Reports and papers

Change in Consular Assistance and the Emergence of Consular Diplomacy

20 Jan 2010 - 21:32

This paper analyses the consequences of change in individual and collective (crisis) assistance by foreign ministries. There can be little doubt that relatively low-priority service tasks of the foreign ministry pose a growing challenge to government officials, and that they are sometimes on a par with diplomacy's traditional functions. Globalization encourages people to travel overseas in increasingly large numbers and instability may cause them to get into trouble and call more often upon consular officers for assistance. Citizens become increasingly assertive, the media more engaged and news reporting more international. The number of highly mediatized cases grows and internationally coordinated attempts to bring consular assistance to a higher level are on the rise.

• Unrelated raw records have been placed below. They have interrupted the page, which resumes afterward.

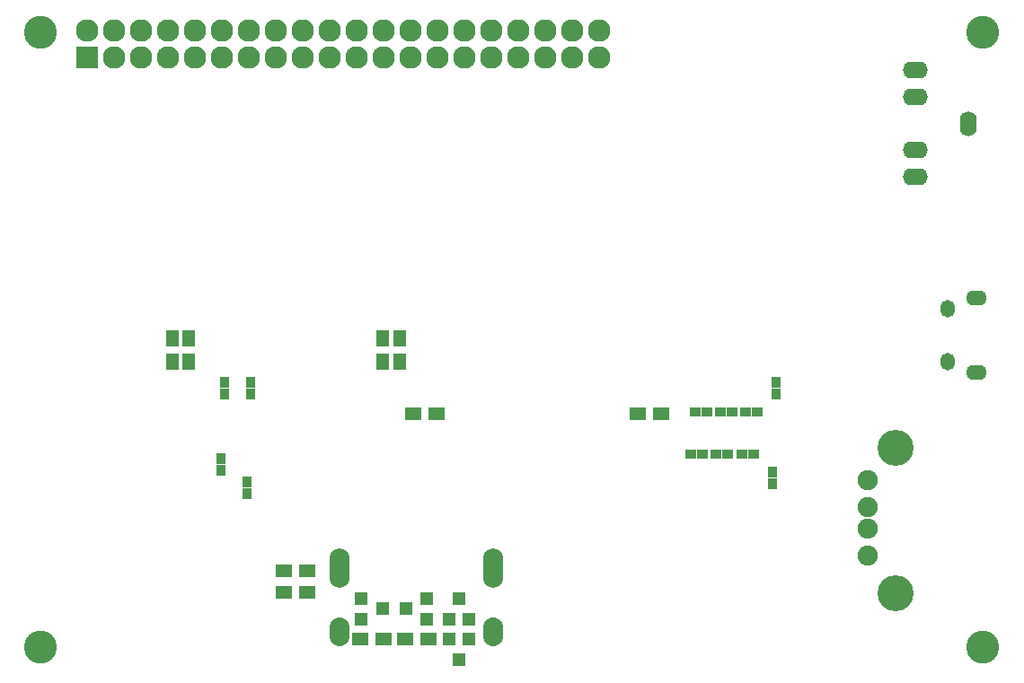
<source format=gbs>
G04 #@! TF.FileFunction,Soldermask,Bot*
%FSLAX46Y46*%
G04 Gerber Fmt 4.6, Leading zero omitted, Abs format (unit mm)*
G04 Created by KiCad (PCBNEW 4.0.5+dfsg1-4) date Sun Dec 23 19:03:49 2018*
%MOMM*%
%LPD*%
G01*
G04 APERTURE LIST*
%ADD10C,0.100000*%
%ADD11R,1.200000X1.300000*%
%ADD12R,1.300000X1.200000*%
%ADD13O,1.350000X1.650000*%
%ADD14O,1.950000X1.400000*%
%ADD15C,1.900000*%
%ADD16C,3.400000*%
%ADD17R,1.600000X1.300000*%
%ADD18R,1.000000X0.900000*%
%ADD19R,0.900000X1.000000*%
%ADD20O,1.900000X3.700000*%
%ADD21O,1.900000X2.700000*%
%ADD22C,3.100000*%
%ADD23R,1.300000X1.600000*%
%ADD24R,2.127200X2.127200*%
%ADD25O,2.127200X2.127200*%
%ADD26O,1.600000X2.350000*%
%ADD27O,2.350000X1.600000*%
G04 APERTURE END LIST*
D10*
D11*
X128250000Y-103400000D03*
X130150000Y-103400000D03*
X129200000Y-105400000D03*
X130150000Y-101600000D03*
X128250000Y-101600000D03*
X129200000Y-99600000D03*
D12*
X126200000Y-99650000D03*
X126200000Y-101550000D03*
X124200000Y-100600000D03*
X120000000Y-101550000D03*
X120000000Y-99650000D03*
X122000000Y-100600000D03*
D13*
X175250000Y-77300000D03*
X175250000Y-72300000D03*
D14*
X177950000Y-78300000D03*
X177950000Y-71300000D03*
D15*
X167700000Y-88490000D03*
X167700000Y-91030000D03*
X167700000Y-93060000D03*
X167700000Y-95600000D03*
D16*
X170370000Y-85440000D03*
X170370000Y-99160000D03*
D17*
X127100000Y-82200000D03*
X124900000Y-82200000D03*
X112700000Y-97000000D03*
X114900000Y-97000000D03*
X148300000Y-82200000D03*
X146100000Y-82200000D03*
X126300000Y-103400000D03*
X124100000Y-103400000D03*
X119900000Y-103400000D03*
X122100000Y-103400000D03*
D18*
X152550000Y-82000000D03*
X151450000Y-82000000D03*
X152150000Y-86000000D03*
X151050000Y-86000000D03*
X154950000Y-82000000D03*
X153850000Y-82000000D03*
X154550000Y-86000000D03*
X153450000Y-86000000D03*
X156250000Y-82000000D03*
X157350000Y-82000000D03*
X155850000Y-86000000D03*
X156950000Y-86000000D03*
D19*
X158800000Y-88750000D03*
X158800000Y-87650000D03*
X159100000Y-79250000D03*
X159100000Y-80350000D03*
D20*
X117950000Y-96760000D03*
X132450000Y-96760000D03*
D21*
X117950000Y-102720000D03*
X132450000Y-102720000D03*
D22*
X89800000Y-104200000D03*
X178600000Y-104200000D03*
X178600000Y-46200000D03*
X89800000Y-46200000D03*
D19*
X107100000Y-80350000D03*
X107100000Y-79250000D03*
X109600000Y-80350000D03*
X109600000Y-79250000D03*
X106800000Y-87550000D03*
X106800000Y-86450000D03*
X109200000Y-88650000D03*
X109200000Y-89750000D03*
D23*
X123600000Y-77300000D03*
X123600000Y-75100000D03*
X122000000Y-77300000D03*
X122000000Y-75100000D03*
X102200000Y-75050000D03*
X102200000Y-77250000D03*
X103750000Y-75050000D03*
X103750000Y-77250000D03*
D24*
X94200000Y-48600000D03*
D25*
X94200000Y-46060000D03*
X96740000Y-48600000D03*
X96740000Y-46060000D03*
X99280000Y-48600000D03*
X99280000Y-46060000D03*
X101820000Y-48600000D03*
X101820000Y-46060000D03*
X104360000Y-48600000D03*
X104360000Y-46060000D03*
X106900000Y-48600000D03*
X106900000Y-46060000D03*
X109440000Y-48600000D03*
X109440000Y-46060000D03*
X111980000Y-48600000D03*
X111980000Y-46060000D03*
X114520000Y-48600000D03*
X114520000Y-46060000D03*
X117060000Y-48600000D03*
X117060000Y-46060000D03*
X119600000Y-48600000D03*
X119600000Y-46060000D03*
X122140000Y-48600000D03*
X122140000Y-46060000D03*
X124680000Y-48600000D03*
X124680000Y-46060000D03*
X127220000Y-48600000D03*
X127220000Y-46060000D03*
X129760000Y-48600000D03*
X129760000Y-46060000D03*
X132300000Y-48600000D03*
X132300000Y-46060000D03*
X134840000Y-48600000D03*
X134840000Y-46060000D03*
X137380000Y-48600000D03*
X137380000Y-46060000D03*
X139920000Y-48600000D03*
X139920000Y-46060000D03*
X142460000Y-48600000D03*
X142460000Y-46060000D03*
D17*
X112700000Y-99000000D03*
X114900000Y-99000000D03*
D26*
X177200000Y-54800000D03*
D27*
X172200000Y-57300000D03*
X172200000Y-59800000D03*
X172200000Y-52300000D03*
X172200000Y-49800000D03*
M02*

</source>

Okano-Heijmans argues that consular activity increasingly has the potential of being 'upgraded' to a diplomatic matter that becomes a concern in relations between two (or more) countries. Accordingly, consular affairs increasingly involve what is posited here as 'consular diplomacy': international negotiations on a consular (legal) framework and individual consular cases that attract substantial attention from the media, public and politicians.

Diplomats of all ranks need to be prepared to engage the public and the media. At the same time, it may be opportune for officials, politicians and the public to rethink the balance between state and individual responsibilities in the consular field. As consular challenges grow and government funding decreases, foreign ministries in the years ahead need a forward-looking consular diplomacy strategy to balance the tension between securing national interests and protecting the narrow interests of individual citizens.

Maaike Okano-Heijmans is a Research Fellow in the Clingendael Institute and a Visiting Fellow at the Asia-Pacific College of Diplomacy of the Australian National University.